Sur tous ces points, ainsi que sur d'autres de moindre importance, Chapoutot se montre peu prolixe, voire carrément silencieux. Il omet presque totalement de discuter de la vision de la Grèce présente chez le philosophe national-socialiste Alfred Bauemler, dont le niveau de réflexion n'a jamais été remis en question au point qu'il est encore cité, lui ainsi que ses ouvrages, parmi les spécialistes de Nietzsche. Au lieu de cela, Chapoutot se concentre sur l'analyse d'un grand nombre de brochures éducatives nazies, qu'il mentionne avec un excès de précision qui peut sembler excessif, en fournissant des références étalées sur quatre lignes voire plus (comme on peut le voir dans les références interminables d'une brochure portant sur le règne d'Auguste).
Ce qui peut être reproché à l'auteur de cette "somme magistrale" (qui se révèle être un pavé assez indigeste et décevant), c'est sa tendance à exhiber tout au long de son ouvrage les travers qu'il attribue à tous les universitaires allemands ayant rallié le nazisme : le carriérisme et la production académique standardisée. Chapoutot semble se livrer à une omission intentionnelle et sélective de certaines sources et références. Par exemple, le remarquable ouvrage de George Mosse, Les Racines intellectuelles du Troisième Reich, n'est jamais mentionné, même pas dans la bibliographie générale, alors que d'autres ouvrages du même auteur, moins pertinents par rapport au sujet, y sont inclus. Deux livres d'Ernst Nolte, pour lesquels une traduction française existe, ne sont référencés qu'en version originale (Le fascisme dans son époque), et enfin, deux ouvrages considérés comme des classiques reçoivent un traitement inégal : l'un est mentionné uniquement dans sa version originale (celui de Nicholas Goodrick-Clarke) et l'autre est tout simplement passé sous silence (celui d'Armin Mohler), probablement en raison de l'affiliation de l'éditeur (Pardès) à ce que l'on qualifie généralement d'"extrême droite" en France.

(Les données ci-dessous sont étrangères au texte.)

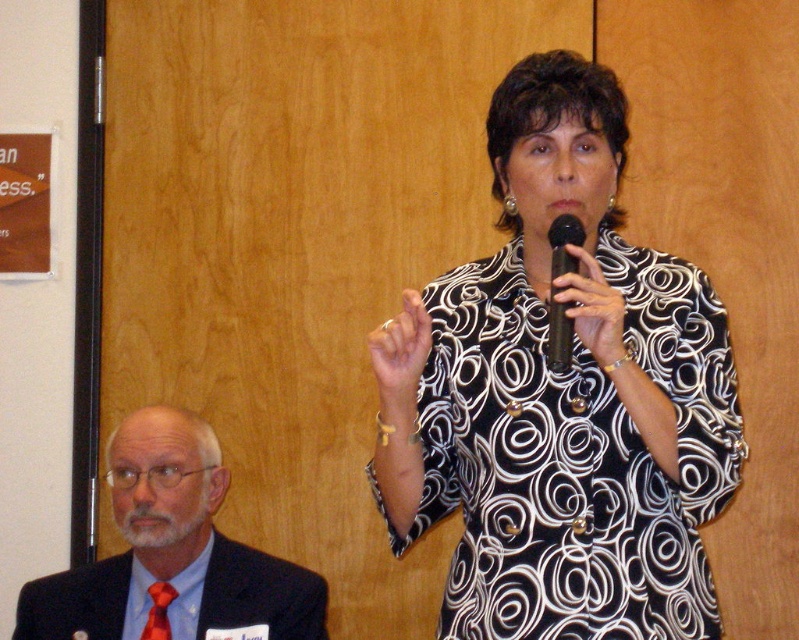
Question: Which point is closer to the camera taking this photo?

Choices:
 (A) (610, 636)
 (B) (235, 548)

Answer: (A)

Question: Does black printed dress at center lie in front of shiny red tie at lower left?

Choices:
 (A) yes
 (B) no

Answer: (A)

Question: Based on their relative distances, which object is farther from the black matte microphone at center?

Choices:
 (A) black printed dress at center
 (B) matte black suit at lower left

Answer: (B)

Question: Does black printed dress at center appear on the left side of black matte microphone at center?

Choices:
 (A) yes
 (B) no

Answer: (A)

Question: Which object is the closest to the shiny red tie at lower left?

Choices:
 (A) black printed dress at center
 (B) black matte microphone at center
 (C) matte black suit at lower left

Answer: (C)

Question: Does black printed dress at center have a smaller size compared to shiny red tie at lower left?

Choices:
 (A) yes
 (B) no

Answer: (B)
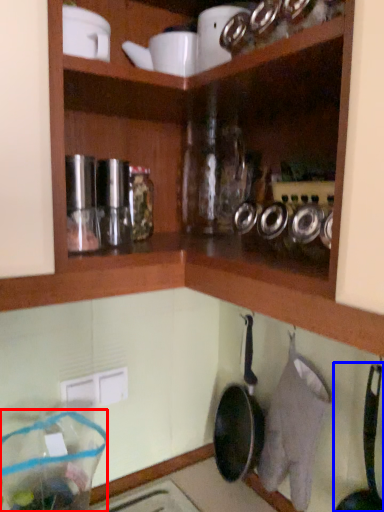
Question: Which of the following is the farthest to the observer, glass jar (highlighted by a red box) or frying pan (highlighted by a blue box)?

Choices:
 (A) glass jar
 (B) frying pan

Answer: (A)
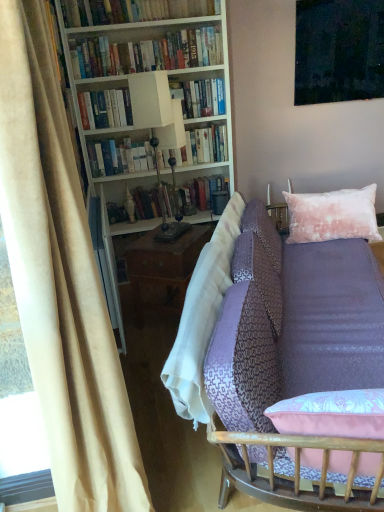
Question: Is hardcover books at center, which is the first book from bottom to top, touching lavender fabric couch at center?

Choices:
 (A) no
 (B) yes

Answer: (A)

Question: Can you confirm if hardcover books at center, which is the first book from bottom to top, is shorter than lavender fabric couch at center?

Choices:
 (A) yes
 (B) no

Answer: (A)

Question: From a real-world perspective, is hardcover books at center, which is the 4th book in top-to-bottom order, below lavender fabric couch at center?

Choices:
 (A) no
 (B) yes

Answer: (A)

Question: Is hardcover books at center, which is the first book from bottom to top, facing towards lavender fabric couch at center?

Choices:
 (A) no
 (B) yes

Answer: (A)

Question: Is the position of hardcover books at center, which is the first book from bottom to top, less distant than that of lavender fabric couch at center?

Choices:
 (A) no
 (B) yes

Answer: (A)

Question: Does hardcover books at center, which is the 4th book in top-to-bottom order, appear on the right side of lavender fabric couch at center?

Choices:
 (A) yes
 (B) no

Answer: (B)

Question: From the image's perspective, is lavender fabric couch at center under velvet pink pillow at upper right?

Choices:
 (A) yes
 (B) no

Answer: (A)

Question: Is lavender fabric couch at center taller than velvet pink pillow at upper right?

Choices:
 (A) no
 (B) yes

Answer: (B)

Question: Are lavender fabric couch at center and velvet pink pillow at upper right located far from each other?

Choices:
 (A) no
 (B) yes

Answer: (A)

Question: Does lavender fabric couch at center appear on the right side of velvet pink pillow at upper right?

Choices:
 (A) no
 (B) yes

Answer: (A)

Question: Considering the relative sizes of lavender fabric couch at center and velvet pink pillow at upper right in the image provided, is lavender fabric couch at center thinner than velvet pink pillow at upper right?

Choices:
 (A) no
 (B) yes

Answer: (A)

Question: Could velvet pink pillow at upper right be considered to be inside lavender fabric couch at center?

Choices:
 (A) no
 (B) yes

Answer: (B)

Question: From the image's perspective, is white matte bookcase at upper left below hardcover books at upper center, the second book from the top?

Choices:
 (A) yes
 (B) no

Answer: (A)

Pour un normalien agrégé d'histoire, de tels agissements semblent plutôt déloyaux. Au cours de ses années en tant que doctorant, Chapoutot semble avoir assimilé les codes du conformisme académique et s'être plié aux normes qui régissent les cercles universitaires et leur structure hiérarchique. Une lecture attentive de son livre ne révèle guère de réflexions novatrices, de jugements non conventionnels, ou de références qui se distinguent de l'ordinaire bibliographie. Cette stratégie semble être dictée par une préoccupation carriériste.
Privilégiez donc plutôt la lecture de George Mosse sur le sujet du rapport du nazisme à l'Antiquité, un ouvrage intellectuellement plus honnête et instructif.